Extracted material:
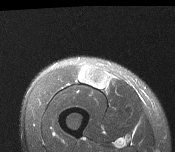
MRI of an extremity soft-tissue mass, one axial slice. Slice 45 of 116 in the series (ordered by position). T2-weighted fat-saturated. MR volume resampled by the dataset authors to the PET/CT grid (not the native acquisition matrix). 3.27 mm slice thickness. 175 × 152 image matrix, field of view 171 × 148 mm. Male patient. Case-level facts recorded for this patient, not image findings: histological type: pleiomorphic leiomyosarcoma; grade: intermediate; site of the primary tumour: right thigh.
Outlined on this slice (expert contour drawn on MRI and transferred to this co-registered scan by the dataset authors):
- gross tumour volume including surrounding oedema: bounding box (x1, y1, x2, y2) in pixels: (79, 67, 110, 89)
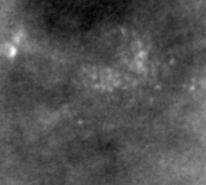
Region of interest cut from a scanned film mammogram (one marked finding); left breast; MLO view; BI-RADS breast density category 4 (scale 1–4).
Marked abnormality: calcifications, morphology pleomorphic, distribution clustered; BI-RADS assessment category 4; pathology result (as recorded, not read from the image): malignant.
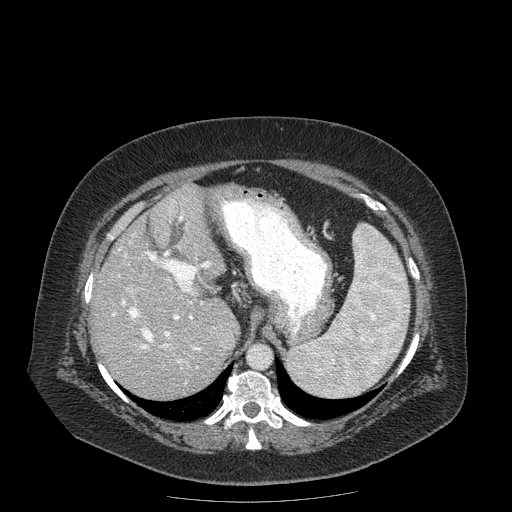
Contrast-enhanced abdominal CT (liver protocol), one axial slice; reconstruction kernel STANDARD; soft-tissue window (W 400 / L 40 HU); 2.5 mm slice thickness; 512 × 512 image matrix, field of view 440 × 440 mm. Case-level facts recorded for this patient, not image findings: diagnosis: hepatocellular carcinoma (patient treated with transarterial chemoembolisation; whether this scan precedes or follows treatment is not stated here); TNM stage (as recorded): Stage-IIIB; Child-Pugh class: A.
Outlined on this slice (semi-automatically segmented with operator editing):
- abdominal aorta: bounding box [x1, y1, x2, y2] px = [249, 345, 271, 367]
- liver parenchyma outside the tumour (the mass and vessels are separate outlines, so this box may not span the whole liver): [92, 184, 238, 398]
- portal vein: [112, 200, 211, 368]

Try it:
Line by line, write out the material exactly, leaving the images out.

Solution to this problem:
MRI of an extremity soft-tissue mass, one axial slice. Slice 45 of 116 in the series (ordered by position). T2-weighted fat-saturated. MR volume resampled by the dataset authors to the PET/CT grid (not the native acquisition matrix). 3.27 mm slice thickness. 175 × 152 image matrix, field of view 171 × 148 mm. Male patient. Case-level facts recorded for this patient, not image findings: histological type: pleiomorphic leiomyosarcoma; grade: intermediate; site of the primary tumour: right thigh.
Outlined on this slice (expert contour drawn on MRI and transferred to this co-registered scan by the dataset authors):
- gross tumour volume including surrounding oedema: bounding box (x1, y1, x2, y2) in pixels: (79, 67, 110, 89)
Region of interest cut from a scanned film mammogram (one marked finding); left breast; MLO view; BI-RADS breast density category 4 (scale 1–4).
Marked abnormality: calcifications, morphology pleomorphic, distribution clustered; BI-RADS assessment category 4; pathology result (as recorded, not read from the image): malignant.
Contrast-enhanced abdominal CT (liver protocol), one axial slice; reconstruction kernel STANDARD; soft-tissue window (W 400 / L 40 HU); 2.5 mm slice thickness; 512 × 512 image matrix, field of view 440 × 440 mm. Case-level facts recorded for this patient, not image findings: diagnosis: hepatocellular carcinoma (patient treated with transarterial chemoembolisation; whether this scan precedes or follows treatment is not stated here); TNM stage (as recorded): Stage-IIIB; Child-Pugh class: A.
Outlined on this slice (semi-automatically segmented with operator editing):
- abdominal aorta: bounding box [x1, y1, x2, y2] px = [249, 345, 271, 367]
- liver parenchyma outside the tumour (the mass and vessels are separate outlines, so this box may not span the whole liver): [92, 184, 238, 398]
- portal vein: [112, 200, 211, 368]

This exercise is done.